◆ Exercise directions ◆
Once you find the line containing "162 116 1.40" in the data below, copy it and each following line exactly, up to and including the line containing "266 143 4.01", and nothing else.
(Material supplied)
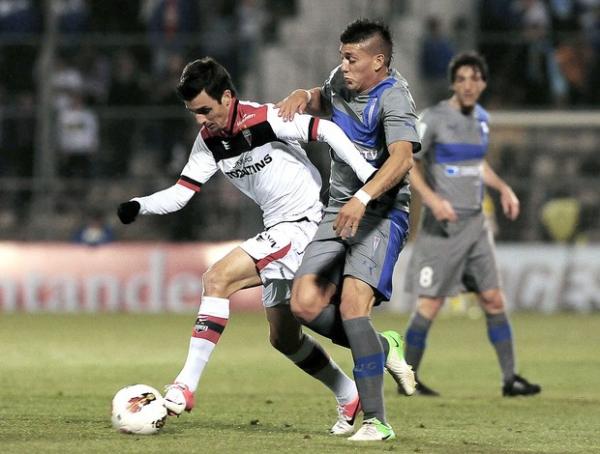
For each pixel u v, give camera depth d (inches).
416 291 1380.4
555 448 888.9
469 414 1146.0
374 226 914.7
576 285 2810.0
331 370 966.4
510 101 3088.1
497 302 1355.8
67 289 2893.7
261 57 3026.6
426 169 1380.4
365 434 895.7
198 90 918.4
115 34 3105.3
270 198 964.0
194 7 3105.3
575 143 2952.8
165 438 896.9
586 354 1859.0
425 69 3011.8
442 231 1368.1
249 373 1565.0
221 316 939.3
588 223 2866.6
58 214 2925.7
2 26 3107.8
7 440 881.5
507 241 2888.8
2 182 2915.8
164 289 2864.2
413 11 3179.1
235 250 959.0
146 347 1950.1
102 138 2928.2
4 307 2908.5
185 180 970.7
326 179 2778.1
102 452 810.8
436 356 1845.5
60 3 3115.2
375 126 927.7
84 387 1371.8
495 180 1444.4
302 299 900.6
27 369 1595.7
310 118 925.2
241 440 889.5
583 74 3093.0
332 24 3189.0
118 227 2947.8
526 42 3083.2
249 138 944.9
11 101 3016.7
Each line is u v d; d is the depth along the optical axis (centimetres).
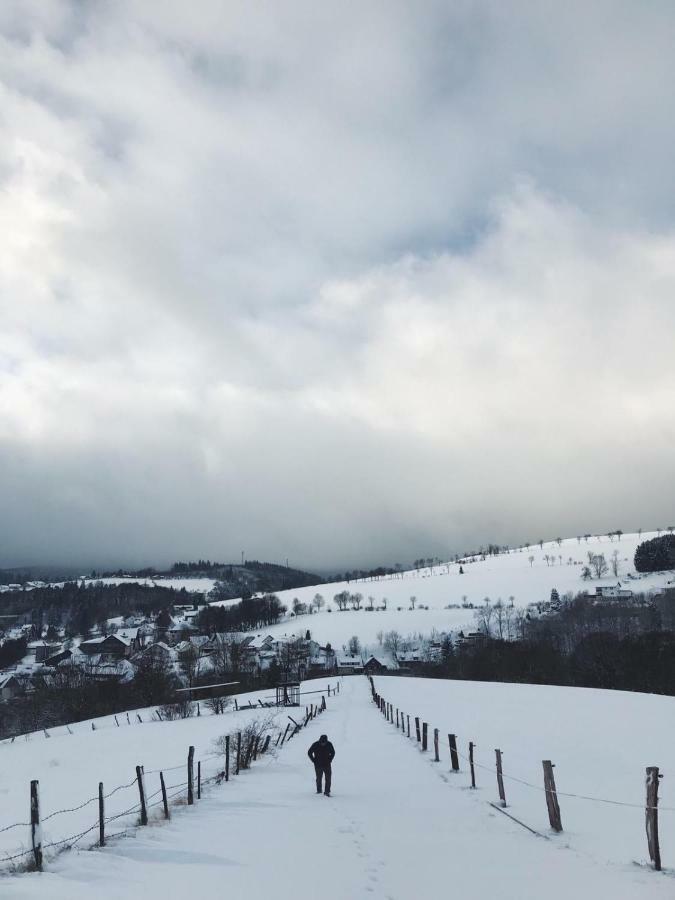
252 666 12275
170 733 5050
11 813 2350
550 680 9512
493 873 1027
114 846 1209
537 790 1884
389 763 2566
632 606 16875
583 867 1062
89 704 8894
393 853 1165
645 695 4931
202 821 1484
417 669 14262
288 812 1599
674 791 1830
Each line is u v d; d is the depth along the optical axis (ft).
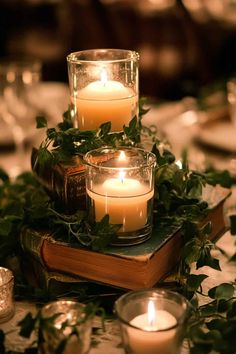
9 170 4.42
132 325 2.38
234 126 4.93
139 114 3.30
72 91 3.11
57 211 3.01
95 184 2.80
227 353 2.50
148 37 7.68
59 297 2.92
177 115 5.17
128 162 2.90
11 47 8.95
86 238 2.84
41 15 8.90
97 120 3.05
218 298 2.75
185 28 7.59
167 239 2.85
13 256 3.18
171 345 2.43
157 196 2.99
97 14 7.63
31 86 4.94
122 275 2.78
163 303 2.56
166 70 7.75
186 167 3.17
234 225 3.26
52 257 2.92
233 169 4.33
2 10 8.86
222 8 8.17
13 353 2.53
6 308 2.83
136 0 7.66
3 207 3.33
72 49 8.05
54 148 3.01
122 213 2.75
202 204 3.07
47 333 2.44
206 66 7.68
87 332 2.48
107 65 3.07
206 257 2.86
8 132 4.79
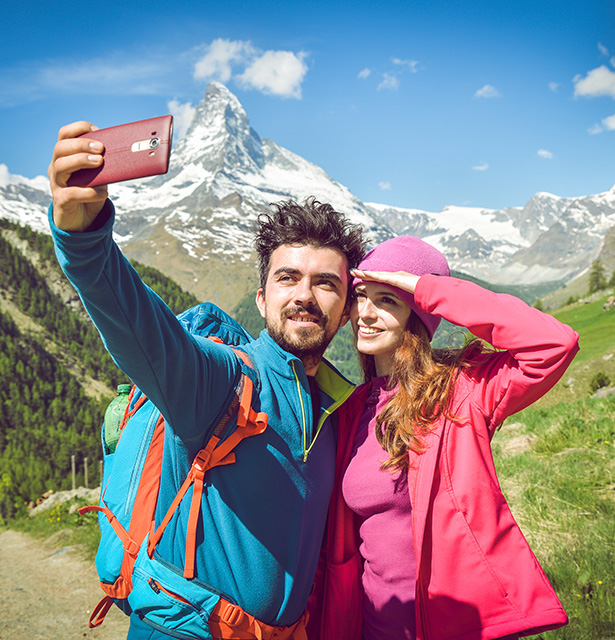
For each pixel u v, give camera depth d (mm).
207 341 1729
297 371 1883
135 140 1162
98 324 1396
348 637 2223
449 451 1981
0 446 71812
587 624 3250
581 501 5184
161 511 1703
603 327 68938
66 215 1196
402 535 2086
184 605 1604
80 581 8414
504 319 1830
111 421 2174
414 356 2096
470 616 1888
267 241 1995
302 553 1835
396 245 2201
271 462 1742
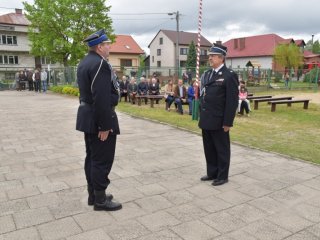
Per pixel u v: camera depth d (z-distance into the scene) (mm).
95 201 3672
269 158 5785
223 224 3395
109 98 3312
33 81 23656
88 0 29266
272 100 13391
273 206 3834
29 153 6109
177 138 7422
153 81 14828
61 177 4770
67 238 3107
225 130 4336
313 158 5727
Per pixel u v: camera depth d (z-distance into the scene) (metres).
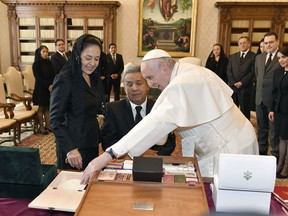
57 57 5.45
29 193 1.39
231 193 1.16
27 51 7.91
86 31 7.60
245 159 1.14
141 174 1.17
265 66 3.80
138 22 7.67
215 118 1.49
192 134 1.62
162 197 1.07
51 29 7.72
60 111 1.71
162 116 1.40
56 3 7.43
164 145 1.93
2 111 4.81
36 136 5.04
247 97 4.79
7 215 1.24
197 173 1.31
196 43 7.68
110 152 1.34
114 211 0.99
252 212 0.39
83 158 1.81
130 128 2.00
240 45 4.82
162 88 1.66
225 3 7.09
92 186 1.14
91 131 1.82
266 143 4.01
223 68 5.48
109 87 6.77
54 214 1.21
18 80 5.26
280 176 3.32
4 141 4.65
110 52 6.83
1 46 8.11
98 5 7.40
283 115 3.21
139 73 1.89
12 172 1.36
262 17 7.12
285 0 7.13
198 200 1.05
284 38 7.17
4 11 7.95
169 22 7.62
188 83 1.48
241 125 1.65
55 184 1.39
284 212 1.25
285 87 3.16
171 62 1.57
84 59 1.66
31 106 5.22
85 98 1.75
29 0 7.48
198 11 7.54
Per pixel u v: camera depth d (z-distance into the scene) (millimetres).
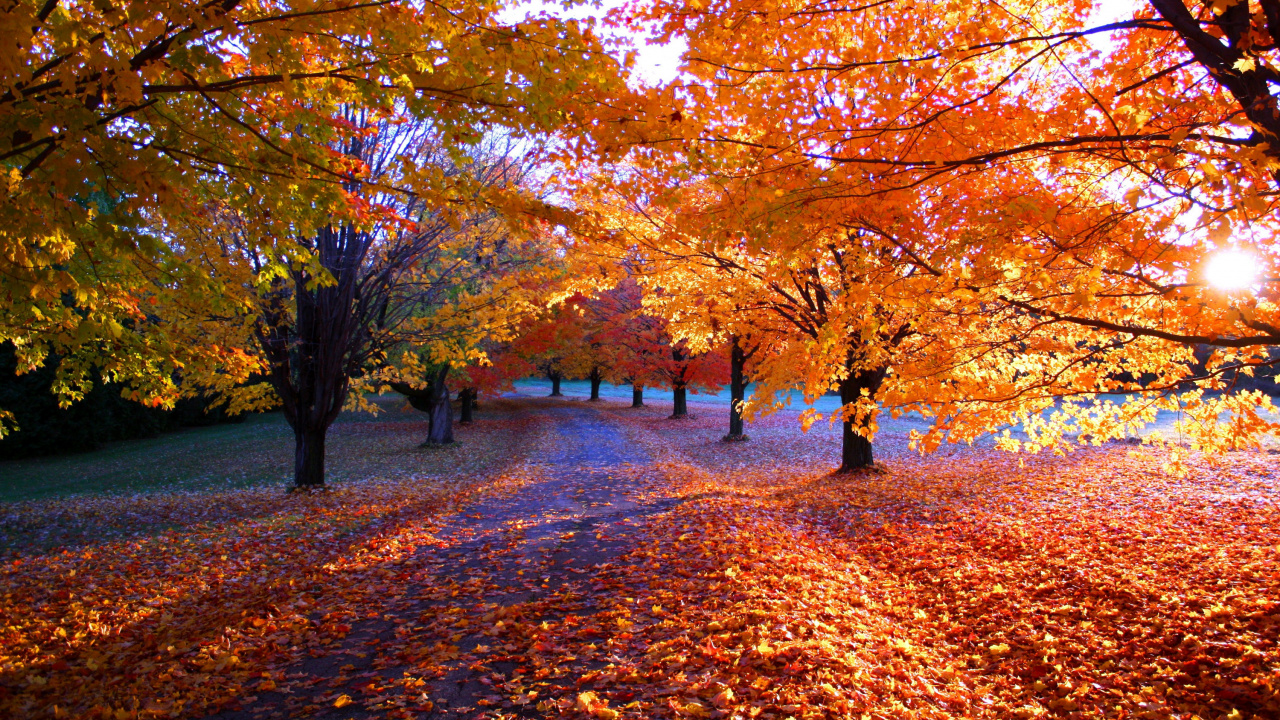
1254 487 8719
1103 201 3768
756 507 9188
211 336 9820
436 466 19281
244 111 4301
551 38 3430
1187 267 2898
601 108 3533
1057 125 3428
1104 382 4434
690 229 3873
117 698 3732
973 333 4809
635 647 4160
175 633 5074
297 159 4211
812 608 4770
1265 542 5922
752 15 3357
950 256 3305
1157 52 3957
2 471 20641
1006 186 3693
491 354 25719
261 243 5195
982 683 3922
(End Material supplied)
◆ Solved problem ◆
162 116 1.40
56 3 7.43
164 145 1.93
2 111 4.81
36 136 5.04
247 97 4.79
7 215 1.24
197 173 1.31
196 43 7.68
110 152 1.34
114 211 0.99
252 212 0.39
83 158 1.81
130 128 2.00
240 45 4.82
162 88 1.66
225 3 7.09
92 186 1.14
91 131 1.82
266 143 4.01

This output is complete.